Pour Clegg, le salut viendra aussi d’Internet: «Les jeunes ont désormais deux identités, l’une réelle, l’autre digitale, ce qui leur permet de se projeter dans un autre monde. Deux jeunes de cultures différentes peuvent ainsi com­muniquer entre eux et se rendre compte qu’ils ne sont pas dissemblables. En Afrique du Sud, les jeunes Noirs des zones rurales parlent mal anglais. Mais ils ont Facebook sur leur téléphone portable et leur identité n’est plus seulement déterminée par leur groupe racial.»

Clegg a de nombreux projets en cours et plus d’une corde à sa guitare. Après sa tournée européenne (14 concerts en 16 jours), il donnera 42 concerts aux Etats-Unis, l’an prochain. Qu’est-ce qui le fait danser ainsi? «Comme ma musique ne passe pas à la radio, je dois faire des tournées. J’ai fait cela toute ma vie.» Sous l’apartheid, ses chansons étaient censurées. Après 1994, de nouveaux styles de musique, inspirés par le rap et le hip-hop, ont éclipsé sa musique. S’il garde des fans dans son pays, ils sont à son image: Blancs et âgés.

Clegg revisite aussi son passé: «J’ai déjà écrit 90 pages de mon autobiographie, qui s’arrêtera en 1985, quand j’ai dissous mon premier groupe, Juluka. Mais c’est difficile de se souvenir après tant d’années.» Il a aussi coécrit une comédie musicale sur sa vie: «Il y aura un Johnny, un Sipho, mon épouse, explique-t-il, en riant. C’est un projet très emballant. La première devrait avoir lieu en décembre 2014.» En attendant, son premier album acoustique sortira le mois prochain. «Il est temps aussi que j’écrive de nouvelles chansons, avec un style de musique différent», confie-t-il.

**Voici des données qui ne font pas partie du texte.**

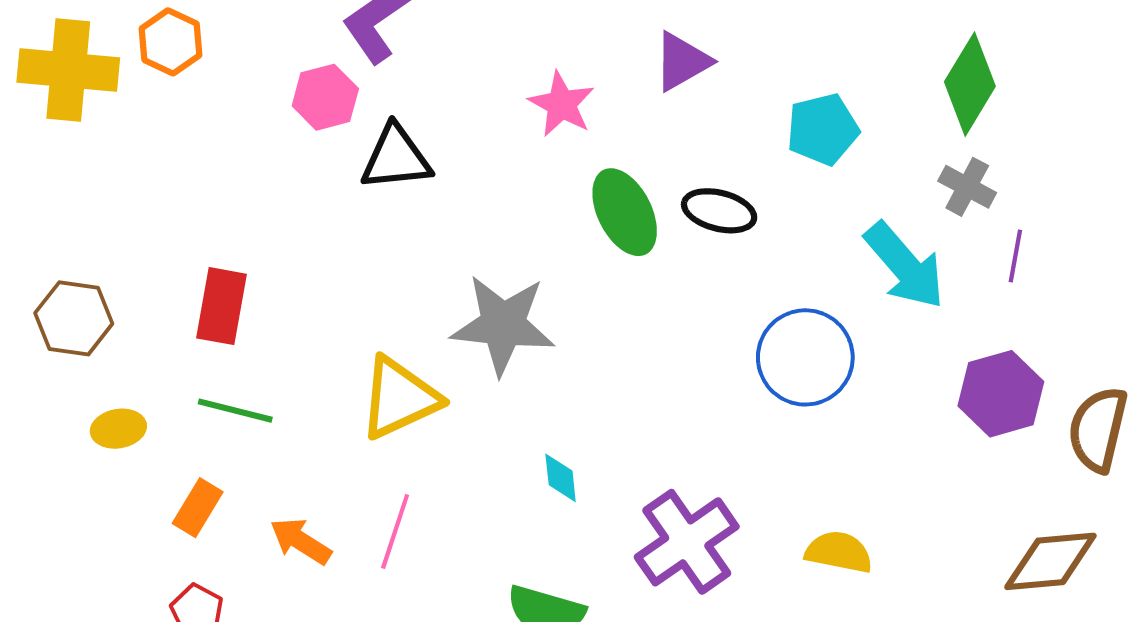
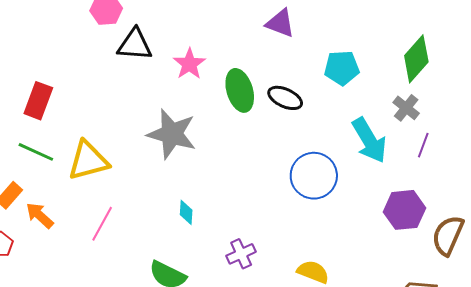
purple triangle: (682, 61) -> (280, 23), turned 40
pink star: (562, 104) -> (189, 64), moved
yellow triangle: (399, 398) -> (88, 161), moved
orange arrow: (301, 541) -> (40, 215), moved
purple cross: (687, 542) -> (241, 254), size x0.6

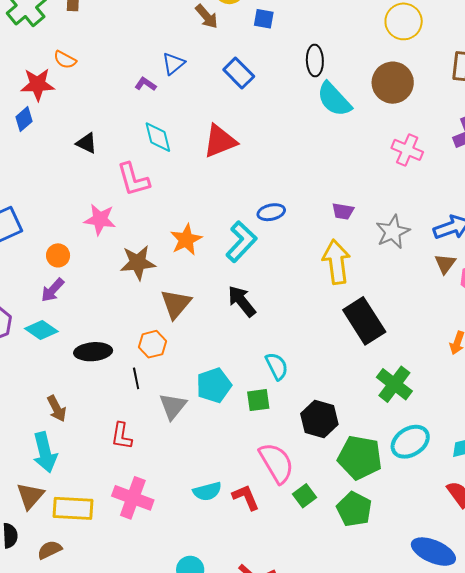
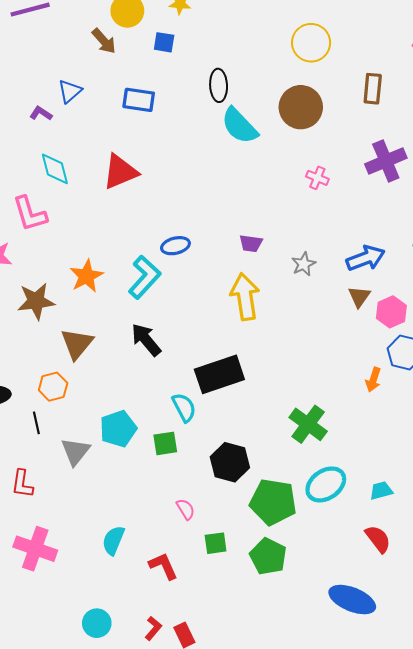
blue rectangle: (239, 73) -> (139, 100), turned -36
pink cross: (407, 150) -> (317, 178), size x0.7
gray star: (393, 232) -> (304, 264), size x0.7
black rectangle: (364, 321) -> (219, 374), moved, turned -75
pink semicircle: (276, 463) -> (186, 509), size x0.5
cyan semicircle: (207, 491) -> (113, 540), turned 128
green square: (304, 496) -> (216, 543), turned 30
red L-shape: (246, 497) -> (163, 566), moved

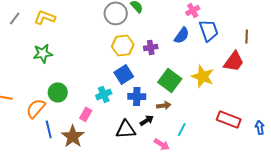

Enfin, il gère son entreprise de recyclage de déchets plastiques et électroniques, car «l’homme est en train de dévaster la planète». Clegg a fait six mois de recherches avant de créer New Earth Waste Solutions en 2008: «Nous offrons un logiciel unique de traçabilité, qui garantit que les déchets ne finiront pas à la décharge.» Les clients ne sont pas encore assez nombreux. Il aura le temps de s’en occuper… quand il sera «beaucoup plus vieux et ne pourra plus bondir aussi haut».

Johnny Clegg en concert: Bâle, le 7 novembre; Lugano, le 8 no­vem­bre; Genève, Théâtre du Léman, le 12 novembre; Zurich, le 13 novembre.